Chicken Wings Buffalo Sauce (Printable)

Crispy chicken wings coated in tangy Buffalo sauce, ideal for gatherings or game day flavors.

# What You’ll Need:

→ Chicken

01 - 2.2 lbs chicken wings, tips removed and separated into flats and drumettes

→ Seasonings

02 - 1 tsp kosher salt
03 - ½ tsp freshly ground black pepper
04 - 1 tsp garlic powder
05 - 1 tsp smoked paprika
06 - 1 tbsp aluminum-free baking powder

→ Buffalo Sauce

07 - ¼ cup unsalted butter (or dairy-free butter for dairy-free option)
08 - ½ cup hot sauce (e.g., Franks RedHot)
09 - 1 tbsp white vinegar
10 - ½ tsp Worcestershire sauce
11 - ½ tsp garlic powder
12 - Pinch of cayenne pepper (optional, for extra heat)

→ To Serve

13 - Celery sticks
14 - Carrot sticks
15 - Blue cheese or ranch dressing (optional)

Problem: Return the Buffalo chicken wings recipe word for word, in full.

(Stored data entries)
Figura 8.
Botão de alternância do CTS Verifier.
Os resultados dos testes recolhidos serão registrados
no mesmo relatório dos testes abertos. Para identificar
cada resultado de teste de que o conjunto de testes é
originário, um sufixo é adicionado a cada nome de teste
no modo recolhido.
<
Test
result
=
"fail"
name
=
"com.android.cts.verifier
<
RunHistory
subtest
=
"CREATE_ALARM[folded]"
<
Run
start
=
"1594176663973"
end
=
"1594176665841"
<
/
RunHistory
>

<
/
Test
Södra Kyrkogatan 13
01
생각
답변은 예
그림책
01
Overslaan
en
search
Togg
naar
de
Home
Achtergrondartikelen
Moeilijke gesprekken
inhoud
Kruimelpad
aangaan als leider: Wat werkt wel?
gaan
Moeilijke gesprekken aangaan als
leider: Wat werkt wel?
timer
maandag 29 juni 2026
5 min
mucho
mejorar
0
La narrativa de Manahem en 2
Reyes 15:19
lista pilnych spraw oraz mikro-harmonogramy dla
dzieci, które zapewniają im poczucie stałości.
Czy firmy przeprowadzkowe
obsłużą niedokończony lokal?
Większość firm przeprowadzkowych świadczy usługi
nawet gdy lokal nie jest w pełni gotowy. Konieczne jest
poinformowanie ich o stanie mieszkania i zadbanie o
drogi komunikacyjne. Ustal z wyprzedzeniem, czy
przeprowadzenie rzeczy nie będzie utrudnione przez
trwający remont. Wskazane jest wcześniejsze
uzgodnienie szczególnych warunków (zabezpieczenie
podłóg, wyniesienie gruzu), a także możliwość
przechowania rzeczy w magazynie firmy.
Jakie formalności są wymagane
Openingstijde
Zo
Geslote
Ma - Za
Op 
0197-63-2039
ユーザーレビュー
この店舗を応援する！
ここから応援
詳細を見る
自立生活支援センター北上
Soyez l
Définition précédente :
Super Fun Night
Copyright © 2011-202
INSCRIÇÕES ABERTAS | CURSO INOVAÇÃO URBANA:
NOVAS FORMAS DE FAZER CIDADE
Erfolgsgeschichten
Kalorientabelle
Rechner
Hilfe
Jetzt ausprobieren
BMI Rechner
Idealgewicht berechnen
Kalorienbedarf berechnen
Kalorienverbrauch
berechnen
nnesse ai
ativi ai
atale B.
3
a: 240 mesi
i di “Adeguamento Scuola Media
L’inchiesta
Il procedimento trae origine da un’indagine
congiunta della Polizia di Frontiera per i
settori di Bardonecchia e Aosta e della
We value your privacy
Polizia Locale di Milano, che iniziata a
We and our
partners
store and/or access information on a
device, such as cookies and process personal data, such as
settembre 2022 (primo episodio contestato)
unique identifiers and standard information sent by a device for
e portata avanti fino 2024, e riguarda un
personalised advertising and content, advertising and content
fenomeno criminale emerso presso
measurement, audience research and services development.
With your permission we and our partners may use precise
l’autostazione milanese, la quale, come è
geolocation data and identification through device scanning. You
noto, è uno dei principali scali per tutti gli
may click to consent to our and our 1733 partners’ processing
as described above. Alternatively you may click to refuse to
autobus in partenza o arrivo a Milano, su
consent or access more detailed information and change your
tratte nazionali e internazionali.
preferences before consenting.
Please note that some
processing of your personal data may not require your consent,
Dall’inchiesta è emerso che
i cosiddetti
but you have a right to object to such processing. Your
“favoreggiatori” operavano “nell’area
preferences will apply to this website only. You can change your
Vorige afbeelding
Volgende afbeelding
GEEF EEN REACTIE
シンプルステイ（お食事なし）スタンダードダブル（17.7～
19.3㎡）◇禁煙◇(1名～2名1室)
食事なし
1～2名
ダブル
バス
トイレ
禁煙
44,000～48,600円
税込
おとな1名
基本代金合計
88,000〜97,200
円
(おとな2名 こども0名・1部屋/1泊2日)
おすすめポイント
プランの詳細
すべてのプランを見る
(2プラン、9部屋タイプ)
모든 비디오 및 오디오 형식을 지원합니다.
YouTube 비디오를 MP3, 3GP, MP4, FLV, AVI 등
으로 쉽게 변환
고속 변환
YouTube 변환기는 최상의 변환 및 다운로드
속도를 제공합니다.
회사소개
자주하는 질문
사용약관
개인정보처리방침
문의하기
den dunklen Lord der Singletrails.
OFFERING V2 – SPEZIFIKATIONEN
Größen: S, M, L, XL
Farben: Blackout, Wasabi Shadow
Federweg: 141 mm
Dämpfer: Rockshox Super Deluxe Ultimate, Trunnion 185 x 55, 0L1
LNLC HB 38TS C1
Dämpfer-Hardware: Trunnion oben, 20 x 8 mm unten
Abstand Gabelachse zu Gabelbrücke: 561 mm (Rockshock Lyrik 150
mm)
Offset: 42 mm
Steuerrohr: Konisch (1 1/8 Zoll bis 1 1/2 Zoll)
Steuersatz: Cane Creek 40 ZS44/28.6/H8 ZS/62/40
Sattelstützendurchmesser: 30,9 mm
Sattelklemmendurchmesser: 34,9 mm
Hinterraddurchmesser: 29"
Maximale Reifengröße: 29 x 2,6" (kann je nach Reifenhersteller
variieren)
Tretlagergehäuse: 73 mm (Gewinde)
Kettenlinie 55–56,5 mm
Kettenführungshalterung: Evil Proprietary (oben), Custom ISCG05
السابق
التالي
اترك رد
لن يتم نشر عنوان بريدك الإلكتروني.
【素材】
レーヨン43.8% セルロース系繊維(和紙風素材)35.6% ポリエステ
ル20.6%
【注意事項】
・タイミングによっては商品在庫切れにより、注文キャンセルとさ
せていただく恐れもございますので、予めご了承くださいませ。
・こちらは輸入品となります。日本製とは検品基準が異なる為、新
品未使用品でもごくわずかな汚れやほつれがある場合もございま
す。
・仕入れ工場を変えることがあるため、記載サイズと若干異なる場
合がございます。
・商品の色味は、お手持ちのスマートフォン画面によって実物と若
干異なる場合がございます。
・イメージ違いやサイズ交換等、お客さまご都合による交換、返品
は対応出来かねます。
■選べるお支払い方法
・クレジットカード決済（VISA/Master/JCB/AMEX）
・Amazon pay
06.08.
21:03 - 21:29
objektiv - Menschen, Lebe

Answer for this exercise:
Chicken Wings Buffalo Sauce (Printable)

Crispy chicken wings coated in tangy Buffalo sauce, ideal for gatherings or game day flavors.

# What You’ll Need:

→ Chicken

01 - 2.2 lbs chicken wings, tips removed and separated into flats and drumettes

→ Seasonings

02 - 1 tsp kosher salt
03 - ½ tsp freshly ground black pepper
04 - 1 tsp garlic powder
05 - 1 tsp smoked paprika
06 - 1 tbsp aluminum-free baking powder

→ Buffalo Sauce

07 - ¼ cup unsalted butter (or dairy-free butter for dairy-free option)
08 - ½ cup hot sauce (e.g., Franks RedHot)
09 - 1 tbsp white vinegar
10 - ½ tsp Worcestershire sauce
11 - ½ tsp garlic powder
12 - Pinch of cayenne pepper (optional, for extra heat)

→ To Serve

13 - Celery sticks
14 - Carrot sticks
15 - Blue cheese or ranch dressing (optional)